◆ **SELECTED EXTRACT**
-- Begin --
Jem, Scout, and Dill live in Maycomb, Alabama around the 1930’s, having to struggle through slavery and the poor family’s trying to scrape by. In To Kill A Mockingbird, Jem, Scout, and Dill have some great courage throughout the novel as they have loyalty in their relationships as seen in character, conflict, and symbolism.
The main characters in the story show relationships throughout the novel. There is a tight relationship between Jem, Scout, and Dill; they show courage and great friendship through their good times and their bad times. (“With him, life was routine; without him, life was unbearable” (98). When Atticus said that he was explaining to the children that people in your life effect you greatly even if it starts to seem routine. The children go to the Finch house every day and then go to the courthouse to see Atticus. Jem, Dill and Scout are close friends because they are brother and sister, but Jem has an exceptional good relationship with Dill. Scout, the narrator in this book, is nosey and always wants to know what is happening. “As you grow older, you’ll see white men cheat black men every day of your life, but let me tell you something and don’t you forget it-whenever a white man does that to a black man, no matter who he is, how rich he is, or how fine a family he comes from, he is trash” (183). Atticus teaching the children made them even closer because he has taught all of them to be “alike in gentility” but he wants them to be different from all of the normal white people.
-- End --
◆ **SHORT TASK 1**
Transcribe the part of the essay on To Kill a Mockingbird that opens with the words "Jem, Scout, and Dill live" and closes with "conflict, and symbolism.".

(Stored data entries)
-- Begin --
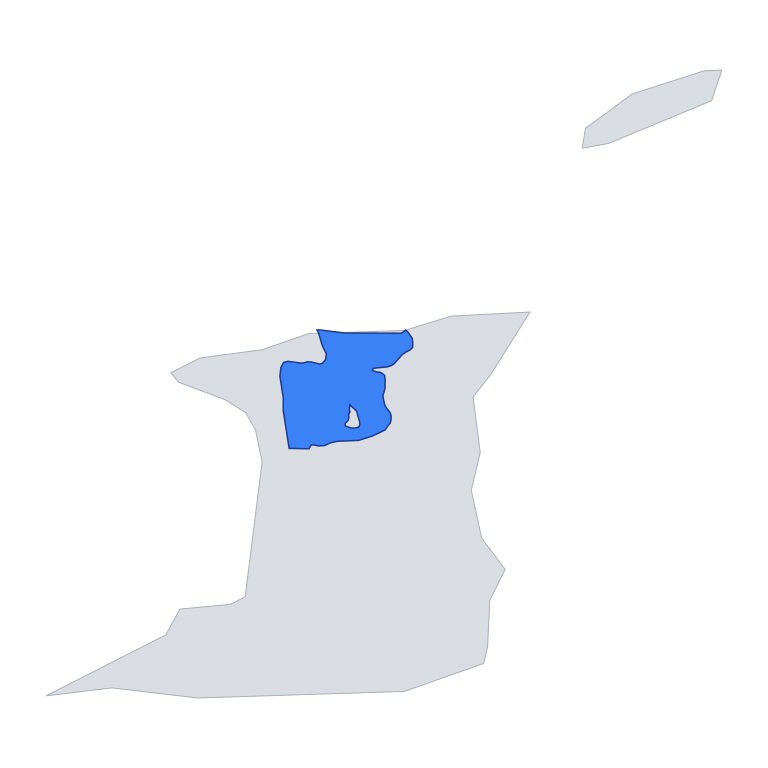 Tunapuna/Piarco on a map of Trinidad and Tobago (Mercator projection)
{"feature_id": "TTO-61", "entity_name": "Tunapuna/Piarco", "entity_type": "Region", "adm_level": 1, "iso_a3": "TTO", "parent_name": "Trinidad and Tobago", "parent_adm1": "", "projection": "mercator", "projection_center": [-61.281, 10.685], "detail": "fine", "context": "in_parent", "style": "filled", "palette": "blue", "viewbox_px": 768, "rotation_deg": 0, "n_neighbors": 0, "source": "natural_earth", "source_scale": "10m", "svg_char_len": 1704}
<svg xmlns="http://www.w3.org/2000/svg" viewBox="0 0 768 768"><path d="M483.7,663.4L404.3,691.4L197.5,698.0L111.9,687.9L46.1,695.8L165.8,634.9L179.9,609.1L230.8,604.3L245.2,596.6L262.1,462.0L255.5,430.0L245.4,412.3L224.8,399.6L178.6,382.2L170.9,372.8L199.9,358.0L262.1,349.7L308.5,333.6L404.6,330.4L451.2,316.1L530.0,312.0L491.2,373.8L473.1,396.9L480.2,452.5L471.3,490.3L481.6,538.0L505.1,569.4L489.8,600.2L487.6,646.7L483.7,663.4ZM608.9,143.3L582.3,148.2L585.4,128.4L632.1,94.0L703.7,70.9L721.9,70.0L711.6,100.7L608.9,143.3Z" fill="#d9dde1" stroke="#a8b0b8" stroke-width="1"/><path d="M317.0,330.0L318.7,329.8L344.7,333.0L401.5,333.2L405.6,330.1L407.6,331.6L412.3,338.5L412.8,342.9L412.7,347.4L409.8,350.1L405.6,352.2L402.4,354.4L394.4,363.5L391.6,365.5L387.2,366.9L373.3,368.3L372.4,370.3L374.5,371.2L377.0,372.0L380.0,372.2L382.1,373.3L384.7,375.5L385.2,379.7L385.0,388.5L382.9,396.0L384.5,404.3L386.4,407.8L390.1,412.6L391.1,415.7L391.1,419.2L390.3,422.9L387.2,426.8L385.2,429.9L372.6,435.9L358.6,440.4L337.4,441.3L330.5,442.8L324.5,445.6L318.3,445.9L313.6,444.9L311.2,444.9L309.0,448.8L289.1,448.4L283.2,410.4L283.3,398.0L279.9,376.1L280.9,367.5L283.6,362.5L287.8,361.3L300.9,363.1L304.0,362.8L307.6,361.8L311.2,362.0L319.7,364.1L322.6,363.1L325.7,359.4L326.3,353.8L322.3,345.6L318.6,333.1L317.0,330.0ZM355.3,428.0L357.6,427.4L359.0,426.8L359.8,424.9L359.7,421.9L357.5,414.9L356.8,411.4L349.9,404.8L349.4,409.2L349.4,410.4L349.9,411.2L350.0,411.9L349.7,412.4L349.3,413.0L348.9,413.7L348.7,414.5L348.7,415.4L348.8,416.4L348.9,417.3L348.3,420.1L347.5,421.1L345.7,422.9L345.1,423.8L345.0,424.7L345.2,425.6L346.4,426.4L350.9,427.9L355.3,428.0Z" fill="#3b82f6" stroke="#1e3a8a" stroke-width="1.5"/></svg>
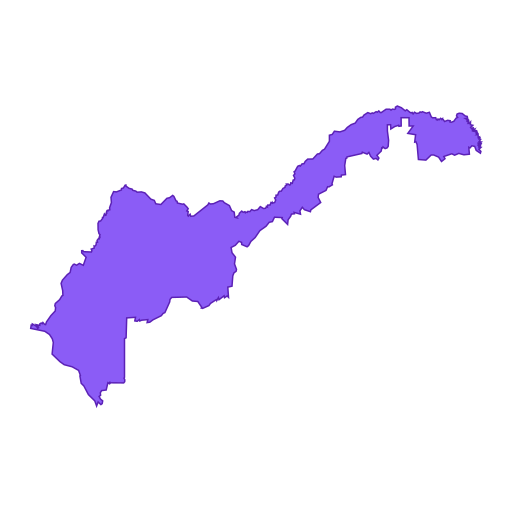 the district of Santa Ana, Magdalena, Colombia
{"feature_id": "7082276B74348291748480", "entity_name": "Santa Ana", "entity_type": "district", "adm_level": 2, "iso_a3": "COL", "parent_name": "Colombia", "parent_adm1": "Magdalena", "projection": "robinson", "projection_center": [-74.196, 9.504], "detail": "fine", "context": "isolated", "style": "filled", "palette": "violet", "viewbox_px": 512, "rotation_deg": 0, "n_neighbors": 0, "source": "geoboundaries", "source_scale": "gbopen_adm2", "svg_char_len": 6055}
<svg xmlns="http://www.w3.org/2000/svg" viewBox="0 0 512 512"><path d="M96.6,406.0L98.1,402.0L100.9,404.6L102.2,403.6L102.7,400.9L100.4,399.0L99.1,396.4L100.6,395.3L100.3,392.8L101.6,390.6L106.2,390.0L107.9,382.7L108.7,383.3L109.7,382.4L109.9,383.5L110.5,382.8L123.7,382.9L124.7,381.7L124.8,379.8L124.0,378.2L124.5,377.3L124.5,338.6L126.1,337.8L126.7,317.9L135.5,317.3L134.8,320.9L137.2,321.3L139.4,319.6L139.8,321.0L141.6,320.2L147.8,319.6L147.1,322.6L149.8,322.2L153.0,319.8L161.3,315.7L163.1,313.4L164.9,312.6L169.7,301.9L170.0,299.4L171.7,297.4L186.7,297.0L192.3,301.0L197.8,301.5L201.8,307.4L201.3,308.0L202.6,308.4L208.9,305.6L210.5,303.4L215.7,300.0L216.6,299.6L216.8,300.5L218.4,297.6L219.0,299.7L224.1,295.8L224.5,297.7L227.1,296.0L228.5,297.3L227.8,287.1L232.0,286.2L232.8,275.8L234.0,272.8L236.1,271.3L236.5,269.4L234.5,263.9L235.5,257.2L232.0,252.7L231.1,247.5L235.3,245.3L238.9,241.3L241.6,242.4L241.7,244.5L247.1,246.8L248.6,245.6L250.9,241.4L255.1,237.6L259.9,230.6L266.1,226.2L269.2,222.3L272.4,221.6L274.5,217.2L282.2,217.6L281.9,218.7L287.6,224.4L288.1,219.8L290.7,216.2L291.4,214.1L294.4,213.8L294.1,212.4L300.5,214.2L299.9,210.9L302.3,207.3L304.4,209.7L310.4,211.7L310.8,209.9L320.7,202.5L318.1,197.4L318.5,194.2L326.0,190.4L327.6,186.7L328.9,186.9L332.4,184.8L332.0,183.7L334.1,176.3L336.2,177.1L341.2,176.8L341.4,175.1L345.5,174.6L344.7,165.5L345.8,158.4L346.8,158.1L347.0,156.9L361.9,153.5L362.3,152.2L367.1,154.1L368.9,152.4L370.6,156.2L373.4,159.1L376.1,158.4L377.9,159.9L378.9,158.1L376.9,155.3L381.2,151.1L381.8,147.8L382.6,148.0L383.0,146.9L385.1,148.6L387.1,147.9L388.2,146.3L388.6,140.3L387.4,131.0L387.4,124.8L390.6,124.7L390.8,129.0L394.8,126.5L398.6,125.3L398.9,126.3L401.2,126.0L401.1,117.7L409.0,117.7L409.1,126.0L413.2,126.0L407.8,133.4L415.6,134.7L414.7,142.1L415.9,141.7L417.1,144.5L418.4,159.5L425.9,160.1L431.2,155.0L433.7,155.0L438.6,157.1L441.5,161.5L445.0,158.7L443.8,156.5L450.8,154.1L451.9,153.8L454.6,155.2L458.8,153.4L463.9,154.8L469.4,154.2L468.8,147.3L470.0,147.9L471.9,145.8L474.7,146.4L476.2,150.4L480.4,153.2L480.9,151.4L478.9,149.3L480.6,147.7L479.1,147.8L478.9,147.2L480.5,146.1L479.9,145.6L478.9,146.3L478.3,145.5L480.3,145.4L481.1,143.8L478.3,144.0L478.1,143.2L480.0,143.1L481.3,142.0L479.1,141.6L480.6,139.4L479.7,139.1L479.9,138.0L479.0,138.5L479.3,137.0L478.2,137.5L478.1,134.7L476.5,134.7L477.9,133.5L477.5,133.0L476.6,133.8L476.1,133.1L476.2,132.3L477.1,132.2L476.7,130.8L476.2,130.6L475.8,131.8L475.1,130.4L474.3,131.4L472.8,131.0L474.4,129.1L472.7,129.7L473.5,127.2L471.8,128.8L470.6,127.4L472.8,125.3L470.4,124.7L470.5,122.2L469.6,123.4L468.3,123.4L468.9,122.7L467.6,121.7L468.8,121.4L468.6,120.0L468.0,119.6L468.1,120.4L467.1,120.7L467.1,119.5L465.4,118.5L467.6,118.3L467.2,116.4L465.3,116.0L462.2,113.5L459.2,113.2L457.1,114.0L456.5,115.9L457.6,117.4L456.1,118.1L453.8,121.3L451.1,122.3L449.9,121.9L450.2,120.7L447.6,120.3L444.6,121.5L443.0,119.3L442.1,119.5L442.3,118.7L441.6,119.1L440.6,118.3L439.2,119.7L438.0,119.0L437.6,120.0L436.4,119.7L435.7,117.7L432.6,117.8L431.3,116.9L429.4,112.3L426.3,113.2L422.4,111.7L421.2,112.4L420.1,111.9L418.9,113.1L416.5,113.4L414.5,112.2L413.1,113.9L412.1,112.4L411.2,112.9L409.9,112.3L406.8,109.7L405.2,110.8L401.4,107.7L397.3,106.0L395.4,107.2L395.5,108.8L394.6,109.4L392.4,109.1L391.0,110.1L389.9,109.2L386.1,109.2L381.2,112.6L380.4,112.6L378.8,110.9L377.4,112.2L376.1,111.7L373.3,113.4L372.3,112.9L370.6,113.7L367.8,112.6L363.9,115.1L362.6,117.1L360.7,117.4L357.8,119.4L355.2,123.1L351.2,124.6L347.3,127.4L344.7,130.3L339.9,131.9L334.4,131.2L332.3,134.4L329.4,135.2L329.4,141.3L324.5,149.2L322.4,150.3L319.5,153.7L317.4,154.0L312.8,159.0L307.7,159.1L305.2,161.4L304.0,163.7L302.0,163.9L300.3,166.1L299.4,165.5L297.7,166.3L295.0,171.2L294.1,171.7L294.9,173.9L293.5,175.4L294.8,178.1L294.4,179.8L293.2,180.0L292.3,183.3L290.8,182.8L290.4,184.7L289.5,185.0L288.1,184.0L286.3,184.1L286.7,185.1L285.1,186.1L285.0,187.4L283.0,188.4L281.2,191.2L279.7,191.2L278.7,192.1L277.7,195.0L276.0,195.2L276.0,197.1L274.6,197.9L275.7,200.0L274.7,202.5L272.6,203.1L272.3,202.5L272.1,203.1L271.0,202.5L270.1,205.0L267.7,205.1L267.5,206.1L266.6,206.3L267.0,207.0L266.4,206.8L265.5,208.3L263.5,208.5L260.3,206.6L257.7,209.7L254.2,210.6L251.6,209.6L249.9,211.6L247.8,211.4L247.2,212.4L245.8,212.1L245.3,212.7L244.8,211.7L243.2,212.3L241.7,211.1L239.4,213.3L238.9,215.1L236.3,217.1L236.9,217.8L234.8,217.3L234.2,212.1L231.6,210.6L229.4,205.6L224.3,202.7L222.8,201.0L219.8,200.8L213.5,203.7L210.3,204.0L208.9,203.0L207.8,204.9L193.8,216.0L190.8,216.3L190.1,214.2L188.3,216.1L187.7,215.3L188.2,211.5L186.8,210.9L188.2,208.7L186.9,207.0L183.8,203.9L182.5,204.2L177.4,203.0L177.1,201.3L176.0,200.8L173.9,196.4L172.7,195.4L169.6,197.7L166.9,198.3L160.9,204.5L155.8,203.8L154.3,200.4L150.8,199.1L144.9,192.9L141.4,191.9L137.2,192.2L135.8,191.1L132.8,190.3L132.1,189.1L129.0,188.3L126.1,186.2L125.9,185.0L125.1,185.2L123.4,188.0L121.5,188.5L121.4,190.0L116.4,191.9L113.6,191.6L111.0,197.3L111.4,202.6L109.6,207.7L109.8,209.8L108.0,210.2L107.9,210.8L107.2,210.5L106.6,211.3L106.7,213.2L106.1,213.2L106.1,215.0L105.3,215.3L104.4,214.0L103.2,217.4L102.5,217.5L102.6,218.4L100.6,221.0L99.0,221.2L98.0,223.4L98.1,229.8L99.0,233.7L100.0,234.6L99.4,236.7L100.0,237.1L99.2,238.7L98.8,238.2L97.1,240.4L97.5,242.2L96.3,242.3L96.1,244.8L94.6,246.4L94.1,246.1L94.2,248.1L91.2,249.1L91.9,250.7L91.4,252.0L83.7,251.7L82.8,250.6L81.7,250.7L81.7,252.9L86.1,257.3L83.3,265.3L79.4,263.4L76.6,265.2L74.3,264.1L73.3,264.5L71.2,267.4L70.1,272.5L67.3,274.6L62.4,280.2L61.1,283.4L62.7,290.7L62.9,295.4L61.9,295.9L59.6,299.7L55.3,303.5L54.8,305.7L55.6,307.7L55.2,311.0L50.9,315.6L46.5,321.9L45.6,324.6L44.6,324.4L42.9,322.5L42.2,323.7L41.2,323.0L39.8,323.9L39.8,325.4L36.4,324.7L38.4,326.9L38.6,327.7L37.6,328.4L36.7,326.5L32.3,323.9L32.1,325.4L31.2,325.1L30.7,328.4L44.8,331.3L49.5,334.5L52.3,338.8L53.3,342.5L52.1,354.1L60.0,361.7L64.2,364.7L72.2,366.8L78.6,370.4L80.4,375.5L79.9,375.9L81.2,383.3L83.9,386.0L88.4,394.6L94.8,400.9L96.6,406.0Z" fill="#8b5cf6" stroke="#5b21b6" stroke-width="1.5"/></svg>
-- End --
◆ **SHORT TASK 2**
Collect every line of the listing that contains the string "fine".

◆ **SOLUTION 1**
Jem, Scout, and Dill live in Maycomb, Alabama around the 1930’s, having to struggle through slavery and the poor family’s trying to scrape by. In To Kill A Mockingbird, Jem, Scout, and Dill have some great courage throughout the novel as they have loyalty in their relationships as seen in character, conflict, and symbolism.

◆ **SOLUTION 2**
{"feature_id": "TTO-61", "entity_name": "Tunapuna/Piarco", "entity_type": "Region", "adm_level": 1, "iso_a3": "TTO", "parent_name": "Trinidad and Tobago", "parent_adm1": "", "projection": "mercator", "projection_center": [-61.281, 10.685], "detail": "fine", "context": "in_parent", "style": "filled", "palette": "blue", "viewbox_px": 768, "rotation_deg": 0, "n_neighbors": 0, "source": "natural_earth", "source_scale": "10m", "svg_char_len": 1704}
{"feature_id": "7082276B74348291748480", "entity_name": "Santa Ana", "entity_type": "district", "adm_level": 2, "iso_a3": "COL", "parent_name": "Colombia", "parent_adm1": "Magdalena", "projection": "robinson", "projection_center": [-74.196, 9.504], "detail": "fine", "context": "isolated", "style": "filled", "palette": "violet", "viewbox_px": 512, "rotation_deg": 0, "n_neighbors": 0, "source": "geoboundaries", "source_scale": "gbopen_adm2", "svg_char_len": 6055}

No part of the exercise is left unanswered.